There is a “stong possibility” that Russia’s FSB security service, the successor agency to the notorious KGB, directed the killing, Judge Robert Owen wrote in his 326-page report. The report also names Russian politicians Andrei Lugovoi and Dmitry Kovtun as the prime suspects who carried out the poisoning. The pair later returned to Russia. Sir Robert Owen, the public inquiry chairman, said he was “sure” Mr Litvinenko’s murder had been carried out by the two men and that they were probably acting under the direction of Moscow’s FSB intelligence service, and approved by the organisation’s chief, Nikolai Patrushev, as well as the Russian president. Putin awarded Lugovoi with a medal for “services to the motherland,” citing him for “courage and bravery displayed in the performance of his professional duty under conditions fraught with risk for his life.”
Dmitry Preskov, Mr Putin’s spokesman, said Moscow’s official response to the report will happen through “diplomatic channels”, the Russian news agency Interfax was quoted as saying. The Russian Foreign Ministry said the public inquiry was “politicised”.
We regret that the purely criminal case was politicised and overshadowed the general atmosphere of bilateral relations.”
The use of polonium-210 was “at the very least a strong indicator of state involvement” as it had to be made in a nuclear reactor, the report said. Moscow has continued to deny a role in the murder of the former spy, who continually targeted President Putin with strong personal public criticism and charges of corruption. Litvinenko’s widow, Marina stood outside the High Court and said she was pleased that the words uttered by her husband on his deathbed when he accused the Russian president have been proven by an English court. She called for British Prime Minister David Cameron to take urgent steps against Russian agents operating inside Britain in light of the report.

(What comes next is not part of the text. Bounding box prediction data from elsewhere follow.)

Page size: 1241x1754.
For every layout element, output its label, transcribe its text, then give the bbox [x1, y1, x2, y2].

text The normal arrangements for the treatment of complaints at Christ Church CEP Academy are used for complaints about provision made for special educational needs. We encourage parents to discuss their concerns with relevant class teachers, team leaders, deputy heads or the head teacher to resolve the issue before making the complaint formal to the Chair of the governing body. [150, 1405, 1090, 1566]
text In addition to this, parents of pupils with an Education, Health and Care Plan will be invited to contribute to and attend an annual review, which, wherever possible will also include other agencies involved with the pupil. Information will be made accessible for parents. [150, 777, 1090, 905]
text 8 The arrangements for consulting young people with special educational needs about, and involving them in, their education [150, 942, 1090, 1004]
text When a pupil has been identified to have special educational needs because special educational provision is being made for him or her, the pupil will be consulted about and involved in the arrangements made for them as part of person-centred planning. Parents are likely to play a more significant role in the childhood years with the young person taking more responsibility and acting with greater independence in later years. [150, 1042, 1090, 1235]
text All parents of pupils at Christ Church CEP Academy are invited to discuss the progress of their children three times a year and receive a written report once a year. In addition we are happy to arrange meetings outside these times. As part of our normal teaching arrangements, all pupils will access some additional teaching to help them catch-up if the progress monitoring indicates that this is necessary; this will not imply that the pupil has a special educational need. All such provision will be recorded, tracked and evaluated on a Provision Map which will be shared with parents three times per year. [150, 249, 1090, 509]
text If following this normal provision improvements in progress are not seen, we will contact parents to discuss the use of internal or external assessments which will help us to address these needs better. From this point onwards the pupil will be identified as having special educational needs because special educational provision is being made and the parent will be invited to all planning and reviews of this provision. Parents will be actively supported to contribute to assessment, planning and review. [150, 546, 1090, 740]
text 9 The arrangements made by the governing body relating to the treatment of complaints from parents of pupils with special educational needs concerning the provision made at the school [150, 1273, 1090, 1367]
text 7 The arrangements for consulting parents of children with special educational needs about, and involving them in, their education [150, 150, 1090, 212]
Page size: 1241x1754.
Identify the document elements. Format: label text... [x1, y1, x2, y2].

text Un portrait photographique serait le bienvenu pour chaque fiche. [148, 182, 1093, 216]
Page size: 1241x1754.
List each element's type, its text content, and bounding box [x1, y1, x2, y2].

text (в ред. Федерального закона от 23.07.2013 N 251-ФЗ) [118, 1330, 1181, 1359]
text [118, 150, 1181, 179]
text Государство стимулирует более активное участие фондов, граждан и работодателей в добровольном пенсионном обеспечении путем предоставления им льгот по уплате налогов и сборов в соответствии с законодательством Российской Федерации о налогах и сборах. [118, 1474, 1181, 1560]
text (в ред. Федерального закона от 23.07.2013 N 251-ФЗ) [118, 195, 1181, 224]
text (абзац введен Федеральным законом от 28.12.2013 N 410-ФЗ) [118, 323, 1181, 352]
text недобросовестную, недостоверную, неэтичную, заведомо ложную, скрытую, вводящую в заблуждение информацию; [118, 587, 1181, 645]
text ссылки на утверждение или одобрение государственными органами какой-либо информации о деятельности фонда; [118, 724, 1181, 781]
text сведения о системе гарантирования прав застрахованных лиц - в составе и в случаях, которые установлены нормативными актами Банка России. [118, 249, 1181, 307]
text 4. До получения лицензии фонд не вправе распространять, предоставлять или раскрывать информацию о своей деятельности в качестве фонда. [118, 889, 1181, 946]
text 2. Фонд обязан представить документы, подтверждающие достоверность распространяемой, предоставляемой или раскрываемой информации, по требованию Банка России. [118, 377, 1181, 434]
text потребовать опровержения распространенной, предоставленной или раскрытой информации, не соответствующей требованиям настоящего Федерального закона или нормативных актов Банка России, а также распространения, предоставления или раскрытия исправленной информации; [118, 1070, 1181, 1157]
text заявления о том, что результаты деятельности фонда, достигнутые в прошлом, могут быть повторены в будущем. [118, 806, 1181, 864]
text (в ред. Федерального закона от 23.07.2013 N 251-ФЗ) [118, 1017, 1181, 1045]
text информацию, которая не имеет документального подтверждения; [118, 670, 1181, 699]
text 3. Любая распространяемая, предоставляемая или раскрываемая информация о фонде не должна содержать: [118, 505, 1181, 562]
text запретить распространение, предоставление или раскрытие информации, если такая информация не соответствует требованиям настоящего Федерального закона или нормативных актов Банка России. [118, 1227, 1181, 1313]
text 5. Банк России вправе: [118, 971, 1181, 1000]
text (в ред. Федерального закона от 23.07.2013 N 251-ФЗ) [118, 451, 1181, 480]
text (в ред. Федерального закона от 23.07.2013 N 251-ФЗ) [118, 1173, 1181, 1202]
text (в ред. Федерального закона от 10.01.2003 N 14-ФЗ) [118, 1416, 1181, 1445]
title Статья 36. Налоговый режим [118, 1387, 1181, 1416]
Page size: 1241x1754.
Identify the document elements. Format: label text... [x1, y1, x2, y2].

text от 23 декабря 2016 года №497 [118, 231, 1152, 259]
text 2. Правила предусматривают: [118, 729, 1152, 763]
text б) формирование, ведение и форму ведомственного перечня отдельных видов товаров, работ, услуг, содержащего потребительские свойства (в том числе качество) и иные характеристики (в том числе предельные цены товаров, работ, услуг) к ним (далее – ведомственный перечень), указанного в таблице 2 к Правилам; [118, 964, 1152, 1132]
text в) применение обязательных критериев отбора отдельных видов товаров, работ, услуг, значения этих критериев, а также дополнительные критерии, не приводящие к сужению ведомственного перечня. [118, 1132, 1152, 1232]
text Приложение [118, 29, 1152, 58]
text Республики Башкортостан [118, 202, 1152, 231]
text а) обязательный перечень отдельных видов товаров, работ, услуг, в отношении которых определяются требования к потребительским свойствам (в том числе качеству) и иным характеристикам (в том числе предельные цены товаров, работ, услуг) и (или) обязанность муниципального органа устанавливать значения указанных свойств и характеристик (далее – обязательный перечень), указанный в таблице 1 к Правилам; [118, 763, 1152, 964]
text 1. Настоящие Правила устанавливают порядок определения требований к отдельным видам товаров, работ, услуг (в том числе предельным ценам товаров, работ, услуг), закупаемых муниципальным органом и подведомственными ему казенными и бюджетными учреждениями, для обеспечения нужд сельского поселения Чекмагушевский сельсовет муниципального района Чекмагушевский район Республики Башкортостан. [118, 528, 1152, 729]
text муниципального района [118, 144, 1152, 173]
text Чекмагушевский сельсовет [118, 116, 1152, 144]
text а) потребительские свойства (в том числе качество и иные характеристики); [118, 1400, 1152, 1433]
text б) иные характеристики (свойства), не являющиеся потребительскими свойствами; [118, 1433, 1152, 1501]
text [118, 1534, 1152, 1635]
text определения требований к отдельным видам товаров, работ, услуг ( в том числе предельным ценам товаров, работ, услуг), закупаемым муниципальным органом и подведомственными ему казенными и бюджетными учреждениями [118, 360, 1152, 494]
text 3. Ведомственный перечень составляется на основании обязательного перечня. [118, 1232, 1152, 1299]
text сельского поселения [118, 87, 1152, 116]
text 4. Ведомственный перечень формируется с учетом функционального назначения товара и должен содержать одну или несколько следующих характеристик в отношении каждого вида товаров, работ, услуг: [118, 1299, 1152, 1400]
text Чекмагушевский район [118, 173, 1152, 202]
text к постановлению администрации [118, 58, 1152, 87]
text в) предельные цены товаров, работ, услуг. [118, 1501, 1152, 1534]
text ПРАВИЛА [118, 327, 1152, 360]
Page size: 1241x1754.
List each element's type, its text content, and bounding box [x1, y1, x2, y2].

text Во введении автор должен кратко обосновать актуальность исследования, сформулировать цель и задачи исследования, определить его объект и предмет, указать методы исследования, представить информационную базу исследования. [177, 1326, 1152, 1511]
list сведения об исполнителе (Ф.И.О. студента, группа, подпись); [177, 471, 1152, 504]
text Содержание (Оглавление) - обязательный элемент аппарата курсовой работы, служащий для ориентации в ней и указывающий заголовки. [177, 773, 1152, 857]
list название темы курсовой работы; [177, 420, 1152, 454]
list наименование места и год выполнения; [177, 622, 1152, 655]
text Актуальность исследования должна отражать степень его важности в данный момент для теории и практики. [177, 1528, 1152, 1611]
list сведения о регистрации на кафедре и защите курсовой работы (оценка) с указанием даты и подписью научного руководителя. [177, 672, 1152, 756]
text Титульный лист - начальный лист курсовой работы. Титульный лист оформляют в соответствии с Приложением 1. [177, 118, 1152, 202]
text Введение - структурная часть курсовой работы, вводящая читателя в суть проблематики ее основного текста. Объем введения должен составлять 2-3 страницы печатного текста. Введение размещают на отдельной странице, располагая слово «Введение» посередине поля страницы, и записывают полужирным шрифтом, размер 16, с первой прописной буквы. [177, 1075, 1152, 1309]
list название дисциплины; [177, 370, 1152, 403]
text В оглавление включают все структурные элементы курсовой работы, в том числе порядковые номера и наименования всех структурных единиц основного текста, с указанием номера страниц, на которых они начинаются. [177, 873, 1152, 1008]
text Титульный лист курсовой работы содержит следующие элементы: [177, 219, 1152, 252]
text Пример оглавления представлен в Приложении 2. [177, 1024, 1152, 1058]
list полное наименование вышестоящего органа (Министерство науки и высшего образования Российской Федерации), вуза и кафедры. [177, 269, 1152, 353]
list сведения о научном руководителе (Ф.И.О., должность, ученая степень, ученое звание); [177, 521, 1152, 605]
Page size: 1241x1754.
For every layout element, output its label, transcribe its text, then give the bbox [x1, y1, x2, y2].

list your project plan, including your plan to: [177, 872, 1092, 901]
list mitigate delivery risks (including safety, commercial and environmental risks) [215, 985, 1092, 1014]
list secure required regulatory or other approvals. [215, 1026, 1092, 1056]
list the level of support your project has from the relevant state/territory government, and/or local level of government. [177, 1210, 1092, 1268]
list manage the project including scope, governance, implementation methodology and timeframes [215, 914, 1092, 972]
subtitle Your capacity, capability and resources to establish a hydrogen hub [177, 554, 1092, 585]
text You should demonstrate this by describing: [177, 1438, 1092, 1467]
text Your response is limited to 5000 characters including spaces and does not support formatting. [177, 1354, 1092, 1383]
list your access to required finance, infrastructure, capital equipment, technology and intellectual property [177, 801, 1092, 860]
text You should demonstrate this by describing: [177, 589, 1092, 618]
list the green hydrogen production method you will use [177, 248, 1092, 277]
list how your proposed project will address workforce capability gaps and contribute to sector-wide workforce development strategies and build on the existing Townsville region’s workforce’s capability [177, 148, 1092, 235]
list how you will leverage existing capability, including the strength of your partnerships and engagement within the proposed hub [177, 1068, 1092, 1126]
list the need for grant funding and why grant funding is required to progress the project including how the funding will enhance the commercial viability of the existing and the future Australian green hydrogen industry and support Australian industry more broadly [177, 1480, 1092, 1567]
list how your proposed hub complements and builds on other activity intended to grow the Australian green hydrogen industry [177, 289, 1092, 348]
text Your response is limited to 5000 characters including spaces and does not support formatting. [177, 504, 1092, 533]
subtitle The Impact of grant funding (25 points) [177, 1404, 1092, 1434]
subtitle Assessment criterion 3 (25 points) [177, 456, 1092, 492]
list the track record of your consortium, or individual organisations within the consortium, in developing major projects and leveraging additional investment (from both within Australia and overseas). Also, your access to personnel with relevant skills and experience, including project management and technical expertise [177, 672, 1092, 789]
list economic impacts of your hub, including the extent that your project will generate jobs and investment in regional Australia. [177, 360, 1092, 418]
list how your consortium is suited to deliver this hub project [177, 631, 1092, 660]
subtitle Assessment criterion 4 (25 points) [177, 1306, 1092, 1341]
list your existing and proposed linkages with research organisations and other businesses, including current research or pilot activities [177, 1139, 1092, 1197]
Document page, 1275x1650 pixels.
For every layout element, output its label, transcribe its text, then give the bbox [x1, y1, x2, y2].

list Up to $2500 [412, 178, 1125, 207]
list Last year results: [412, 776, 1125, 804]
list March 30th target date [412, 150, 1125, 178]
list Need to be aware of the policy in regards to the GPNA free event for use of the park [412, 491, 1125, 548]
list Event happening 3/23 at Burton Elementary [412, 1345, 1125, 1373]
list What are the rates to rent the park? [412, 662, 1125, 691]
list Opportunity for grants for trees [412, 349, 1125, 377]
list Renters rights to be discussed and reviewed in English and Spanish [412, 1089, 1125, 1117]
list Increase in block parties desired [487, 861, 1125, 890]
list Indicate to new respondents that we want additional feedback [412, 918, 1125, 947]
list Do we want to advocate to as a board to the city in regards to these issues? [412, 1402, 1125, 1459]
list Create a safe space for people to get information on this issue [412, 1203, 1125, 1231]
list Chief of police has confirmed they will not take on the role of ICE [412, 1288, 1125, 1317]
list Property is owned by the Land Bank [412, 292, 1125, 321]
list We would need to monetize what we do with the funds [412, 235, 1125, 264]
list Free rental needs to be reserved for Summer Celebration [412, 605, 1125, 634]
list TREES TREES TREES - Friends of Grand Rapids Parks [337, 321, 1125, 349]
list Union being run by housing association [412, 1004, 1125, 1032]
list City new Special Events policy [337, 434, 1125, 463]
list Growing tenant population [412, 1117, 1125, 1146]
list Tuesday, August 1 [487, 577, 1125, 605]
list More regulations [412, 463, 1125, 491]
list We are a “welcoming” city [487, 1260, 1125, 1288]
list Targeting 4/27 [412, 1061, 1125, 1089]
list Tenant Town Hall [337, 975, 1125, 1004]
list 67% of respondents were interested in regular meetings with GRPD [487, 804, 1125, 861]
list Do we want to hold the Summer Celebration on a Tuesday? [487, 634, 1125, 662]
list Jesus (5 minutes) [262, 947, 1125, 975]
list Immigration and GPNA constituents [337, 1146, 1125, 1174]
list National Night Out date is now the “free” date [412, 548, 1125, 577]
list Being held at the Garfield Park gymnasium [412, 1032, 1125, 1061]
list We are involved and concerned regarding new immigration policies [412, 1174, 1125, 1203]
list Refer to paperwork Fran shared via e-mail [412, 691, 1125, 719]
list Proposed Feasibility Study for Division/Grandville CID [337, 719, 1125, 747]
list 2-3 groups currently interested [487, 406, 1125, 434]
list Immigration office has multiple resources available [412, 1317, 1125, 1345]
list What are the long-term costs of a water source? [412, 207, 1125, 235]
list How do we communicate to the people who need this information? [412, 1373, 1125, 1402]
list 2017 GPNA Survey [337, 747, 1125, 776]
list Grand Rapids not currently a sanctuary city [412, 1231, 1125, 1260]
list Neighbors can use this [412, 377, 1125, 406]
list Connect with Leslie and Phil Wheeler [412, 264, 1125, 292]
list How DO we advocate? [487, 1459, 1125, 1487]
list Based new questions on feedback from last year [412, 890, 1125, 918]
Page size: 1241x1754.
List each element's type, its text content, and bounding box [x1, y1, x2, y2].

I’m calling immediately for expulsion from the UK of all Russian intelligence operatives … based at the London embassy I’m also calling for the imposition of targeted economic sanctions and travel bans against named individuals including Mr. (former FSB chief Nikolai) Patrushev and Mr. Putin.”
The British government appointed Owen to head a public inquiry into the slaying, which soured relations between London and Moscow. He heard from dozens of witnesses during months of public hearings last year, and also saw secret British intelligence evidence. Announcing his findings at London’s Royal Courts of Justice, Owen said that “there can be no doubt that Alexander Litvinenko was poisoned by Mr. Lugovoi and Mr. Kovtun” in the Pine Bar of London’s luxury Millennium Hotel on Nov. 1, 2006. He also charged that the pair had failed in an attempt to poison Litvinenko weeks earlier.